Moments after finding themselves deceased and confined to the afterlife, Rindo and Fret kinda just roll with it, accepting each new punch as it comes despite knowing they’ll likely never see their families again. It’s a jarring introduction, to the extent that NEO could have spent much longer establishing its world and narrative for new fans who might not have touched the original. I was also streaming the game over Parsec, so I’m going to be forgiving about unsynced audio and small hiccups that robbed certain moments of their intended impact.

NEO: The World Ends With You Preview

Once the underwhelming opening subsides and I find myself enveloped in the colourful streets of Shibuya, NEO quickly comes alive. You’re free to explore the Tokyo streets at your leisure to battle with monsters and scan the thoughts of citizens, many of them acting as a cliched symbol of capitalist greed and self-indulgent excess that NEO’s wider themes aim to tackle. Rindo and his homies represent the younger generation, a group of people fighting back against a structure of unfair systems content to hold them down. Unfortunately, they’re dead right now, so any acts of potential righteousness are lost amidst a battle for their own survival.

Speaking of battles, NEO diverges from the 2007 classic in a number of ways with its combat. Instead of battling alongside a partner, you control several characters simultaneously, with their commands locked to individual buttons. Moves are determined by pins, which you can find across the environment and as part of story progression. I tended to strike a balance between close and long-ranged attacks that made it easy to execute combos while ensuring a quick escape from potential strikes, since NEO is surprisingly unforgiving in early bouts as you get to grips with everything.

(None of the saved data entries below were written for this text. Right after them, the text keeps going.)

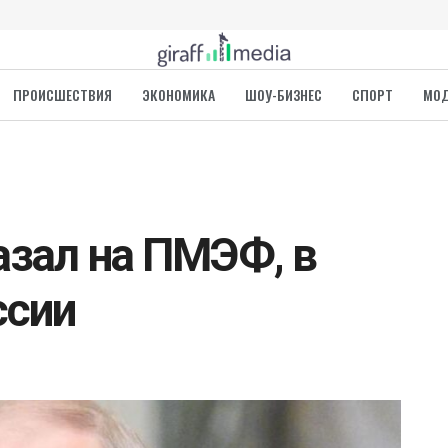
ПРОИСШЕСТВИЯ
ЭКОНОМИКА
ШОУ-БИЗНЕС
СПОРТ
МО
азал на ПМЭФ, в
ссии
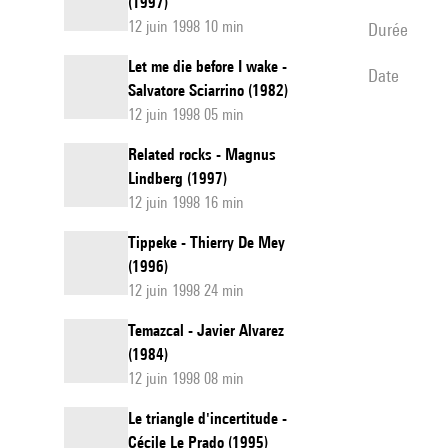
(1997)
12 juin 1998 10 min
durée
Let me die before I wake -
date
Salvatore Sciarrino (1982)
12 juin 1998 05 min
Related rocks - Magnus
Lindberg (1997)
12 juin 1998 16 min
Tippeke - Thierry De Mey
(1996)
12 juin 1998 24 min
Temazcal - Javier Alvarez
(1984)
12 juin 1998 08 min
Le triangle d'incertitude -
Cécile Le Prado (1995)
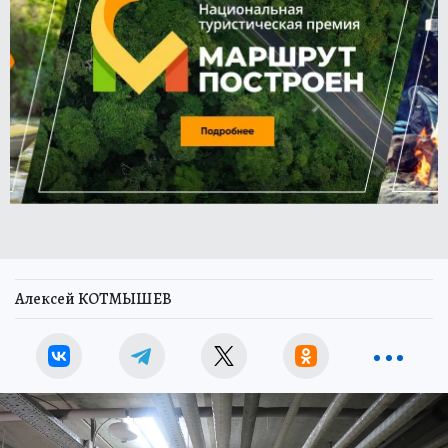
Алексей КОТМЫШЕВ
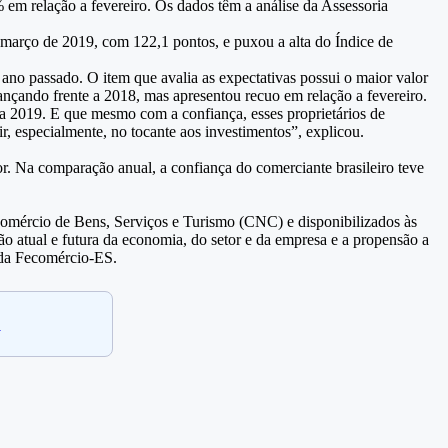
m relação a fevereiro. Os dados têm a análise da Assessoria
 março de 2019, com 122,1 pontos, e puxou a alta do Índice de
 passado. O item que avalia as expectativas possui o maior valor
nçando frente a 2018, mas apresentou recuo em relação a fevereiro.
a 2019. E que mesmo com a confiança, esses proprietários de
, especialmente, no tocante aos investimentos”, explicou.
. Na comparação anual, a confiança do comerciante brasileiro teve
mércio de Bens, Serviços e Turismo (CNC) e disponibilizados às
o atual e futura da economia, do setor e da empresa e a propensão a
a da Fecomércio-ES.
.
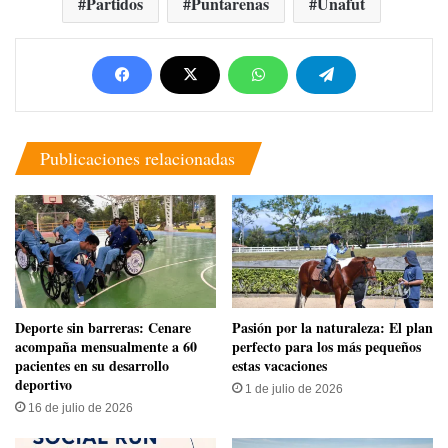
Partidos
Puntarenas
Unafut
Publicaciones relacionadas
​Deporte sin barreras: Cenare
Pasión por la naturaleza: El plan
acompaña mensualmente a 60
perfecto para los más pequeños
pacientes en su desarrollo
estas vacaciones
deportivo
1 de julio de 2026
16 de julio de 2026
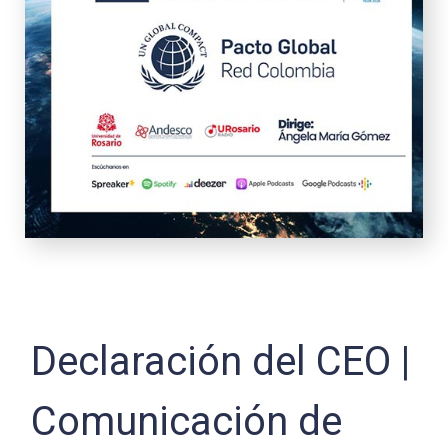
Declaración del CEO |
Comunicación de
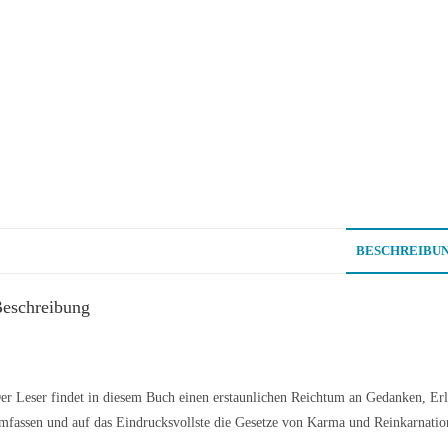
BESCHREIBU
eschreibung
er Leser findet in diesem Buch einen erstaunlichen Reichtum an Gedanken, Erl
mfassen und auf das Eindrucksvollste die Gesetze von Karma und Reinkarnatio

Each encounter is blisteringly fast, with rhythm playing a massive role in effectively damaging enemies and executing special attacks. After battering a monster for a handful of seconds you’ll be rewarded with a time sensitive prompt to mix things up. Take advantage of this and a percentage meter at the top of the screen will slowly increase. Once it reaches 100 percent, you can pull off a devastating ability that either deals huge amounts of damage or temporarily buffs your team.

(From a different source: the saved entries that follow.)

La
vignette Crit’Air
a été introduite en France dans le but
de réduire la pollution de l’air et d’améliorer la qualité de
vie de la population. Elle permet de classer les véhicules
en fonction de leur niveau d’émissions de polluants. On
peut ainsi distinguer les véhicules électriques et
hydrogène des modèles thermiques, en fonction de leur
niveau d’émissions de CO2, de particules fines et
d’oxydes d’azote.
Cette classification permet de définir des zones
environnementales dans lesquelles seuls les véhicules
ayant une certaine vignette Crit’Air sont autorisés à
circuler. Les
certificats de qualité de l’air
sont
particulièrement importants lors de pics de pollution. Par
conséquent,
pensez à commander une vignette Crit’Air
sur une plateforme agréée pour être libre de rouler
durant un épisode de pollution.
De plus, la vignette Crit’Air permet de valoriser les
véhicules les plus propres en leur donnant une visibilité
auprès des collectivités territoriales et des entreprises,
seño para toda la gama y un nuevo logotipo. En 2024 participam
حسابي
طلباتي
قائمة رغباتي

NEO: The World Ends With You Preview

You won’t succeed in boss battles without mastering this technique, with NEO encouraging you to learn its fairly simplistic systems or be punished for your ignorance. Fortunately, it’s very easy to wrap your head around, and perhaps too trivial in its execution throughout the 90 minutes I played. I barely dug into pin customisation, and couldn’t even touch the Threads component, which allows you to equip different clothes and accessories each with their own distinct properties. There’s a lot of potential for depth here, I sadly just wasn’t witness to much of it.

However, I was witness to navigating the Shibuya streets, which are broken up by far too many loading screens to make the world feel satisfying to explore. It’s stilted and archaic in this regard, with creative puzzle sequences and narrative intrigue doing little to break up the monotony. I’m basing this on a miniscule amount of time with the game, so take such complaints with a grain of salt, but if I’m stuck exploring this relatively narrow depiction of Shibuya for several hours I will undoubtedly grow tired of it. NEO’s characters and story will need to do much of the heavy lifting to truly immerse me, and I only met a small number of the main cast before my preview was brought to an abrupt end.

NEO: The World Ends With You is immediately captivating, especially for fans who fell in love with the original and its charming characters and wonderfully diverse depiction of modern Tokyo. This sequel maintains everything that matters while taking the combat system in an entirely new direction. In a way, it feels like stepping back in time to a place where music was ruled by nu-metal and rap rock, while urban fashion was defined by far too many zippers and bold, alluring colours that help each and every character stand out. In that regard, NEO is absolutely a winner, but it’s far too early to tell if it will become a JRPG classic like its predecessor. Fingers crossed, since I love what I’ve seen thus far. Except for the opening song, which is a solid contender for the worst thing I've ever heard in my life.